In our first meetings with the Arapaho when we visited them in Wyoming and Oklahoma, they had expressed some concerns about how they might be treated if they came to Boulder. Would their children be safe? Would their elders be respected? During their first visit with us in Boulder, the Arapaho delegates felt safe and welcomed.
Around 100 Arapaho people came to celebrate Indigenous Peoples Day with us. We were able to provide gas mileage, food, and lodging for them as well as gifts and honoraria for their traditional dancers and drummers. They organized the day’s events, which started with a Christian worship service officiated by Chief Elvin Kenrick and included familiar hymns like “Amazing Grace” led by two singers and sung in the Arapaho language. Some Boulder people were surprised that the Arapaho would want to offer a Christian church service, but this was a reminder that Native people have been colonized and Christianized for more than five centuries, and that many Native people find ways to honor their traditional ceremonies and be Christian at the same time.
After church and for the rest of the day, more than 600 Boulderites filled the high school gym. They cheered and applauded as local government leaders welcomed our Arapaho guests and as Arapaho elders and government leaders spoke to us in a language that had resonated throughout the Colorado mountains and plains for many centuries, long before a word of Spanish or English was ever heard. Stephen Fast Horse, a member of the Northern Arapaho Business Council, told us:
The Boulder area was the chosen place for the Arapaho people in a spiritual sense. Our ancestors had a spiritual quest to search for a certain place, and when they came here they knew they had found it. It was foretold to us by the higher being of life. The Creator has always led our people. Our hearts always yearn for our original homeland. We’ve never before been invited back to this area that we hold so dearly. It’s a heartfelt emotion for us. We hope we will continue to be welcomed in this place that we belong to.

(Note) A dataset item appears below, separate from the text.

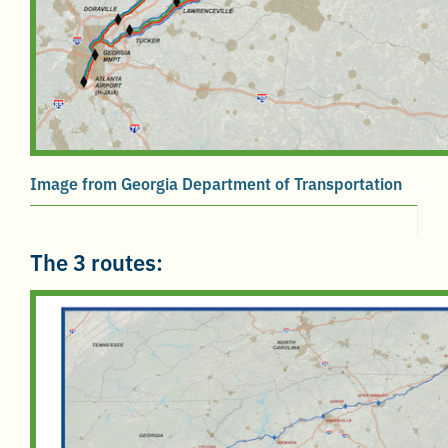
Image from Georgia Department of Transportation
The 3 routes:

We are related through the land. Wherever we live, how can we begin to acknowledge this; to celebrate it; to work toward a relationship with Native people based on truth, respect, justice, and our shared humanity?
We welcomed the Arapaho people again last October for a second all‐day celebration of Indigenous Peoples Day. This year our organization, Right Relationship Boulder, will bring Arapaho elders to give presentations in our elementary schools and host an Arapaho language camp for Arapaho youth here in their homeland. We continue to work with government officials to improve public education and recognition of Indigenous peoples’ history and presence in the Boulder Valley, and—perhaps most important—we continue to educate ourselves.
The land of the Boulder Valley is bringing together all the people who love that place. It is helping us uncover hidden connections, calling us to know that we are bound together, related through the land. Now, when I walk along the creeks in my neighborhood or on trails in the foothills, I remember the people who walked those paths before me, and now I am friends with some of their descendants. There is pain in our shared history. And there is hope.
We are related through the land. Wherever we live, how can we begin to acknowledge this; to celebrate it; to work toward a relationship with Native people based on truth, respect, justice, and our shared humanity? What difference would it make for the descendants of the people who first loved this land and for all the rest of us?